Igreja sempre missionária 0

17/10/2014 11:09 - Atualizado em 17/10/2014 11:09

O mês de outubro é dedicado às missões. Jesus disse ao enviar os apóstolos para anunciar o ano da graça: “Eis que vos envio como cordeiros em meio a lobos vorazes” (Mt. 10,16). Na verdade, todo mês e todo dia é dia de fazer missão. Todo somos missionários. A vida é para ser vivida, e vivida em plenitude! Descobrir por que se vive é uma arte, necessita percepção, busca e atitude.

O anúncio da Boa Nova é um anúncio de paz. O texto do profeta Isaías, lido por Jesus na sinagoga de Nazaré e a si próprio aplicado, diz: “O Espírito do Senhor está sobre mim, eis porque me ungiu e mandou-me evangelizar os pobres, sarar os de coração contrito, anunciar o ano da graça” (Lc. 4,16-22).

A violência e a agressividade afastam os corações. Não é por acaso que Santa Teresinha foi declarada Padroeira das Missões, mesmo sem jamais transpor as grades de seu convento. Suas palavras e orientações alimentaram milhões de missionários no mundo todo. São Francisco de Sales, igualmente, ensinava que se apanham mais moscas com uma gota de mel do que com um barril de vinagre. Somos chamados a anunciar a alegria do Evangelho! O missionário é como um bom semeador; conhece a semente que espalha e o terreno a ser cultivado. É ciente também de suas forças pessoais, limitações e valores.

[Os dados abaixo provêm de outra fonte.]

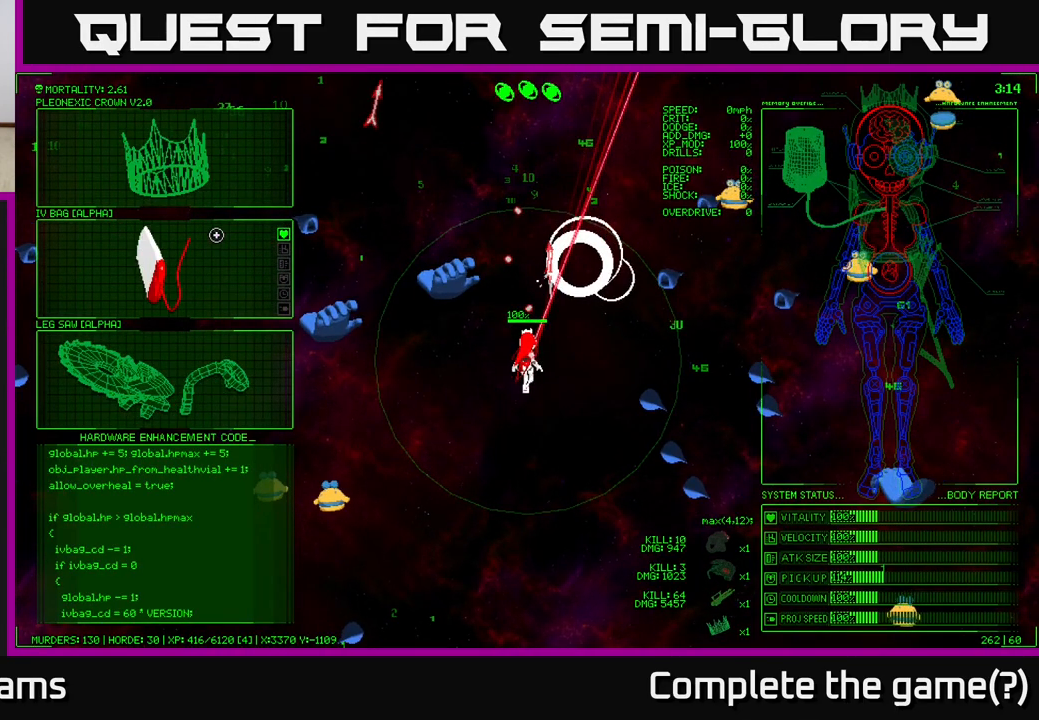
{"buttons": [], "left_stick": "center", "right_stick": "center", "events": [[167, "left_stick", "up-left"], [300, "left_stick", "center"]]}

Sabe a hora de avançar e de recuar, de dominar os impulsos e as precipitações.

O motivo primordial da missão é e sempre será o mandato missionário que Jesus Cristo deu aos apóstolos e aos discípulos no termo de sua existência terrena. É um ato de obediência fundamental que a Igreja deve prestar até o fim da história, à vontade de seu autor.

A evangelização exprime a identidade, a vocação própria da Igreja, sua missão essencial: "Evangelizar constitui, de fato, a graça e a vocação própria da Igreja, sua mais profunda identidade." (Paulo VI "Evangelii nuntiandi", 14).

A Exortação Apostólica do Papa Francisco – Alegria do Evangelho – nos fala sobre a realidade da missão na Igreja e da Igreja. É por isso que o Papa abre os olhos de todos e começa a utilizar a nomenclatura: “Igreja em saída”, que, aliás, é o tema de sua mensagem para o Dia Mundial das Missões. A comunidade missionária experimenta que o Senhor tomou a iniciativa, precedeu-a no amor (1 Jo 4, 10), e, por isso, ela sabe ir à frente, sabe tomar a iniciativa sem medo, ir ao encontro, procurar os afastados e chegar às encruzilhadas dos caminhos para convidar os excluídos. Vive um desejo inexaurível de oferecer misericórdia, fruto de ter experimentado a misericórdia infinita do Pai e a sua força difusiva. Ousemos um pouco mais no tomar a iniciativa! Como consequência, a Igreja sabe “envolver-se”.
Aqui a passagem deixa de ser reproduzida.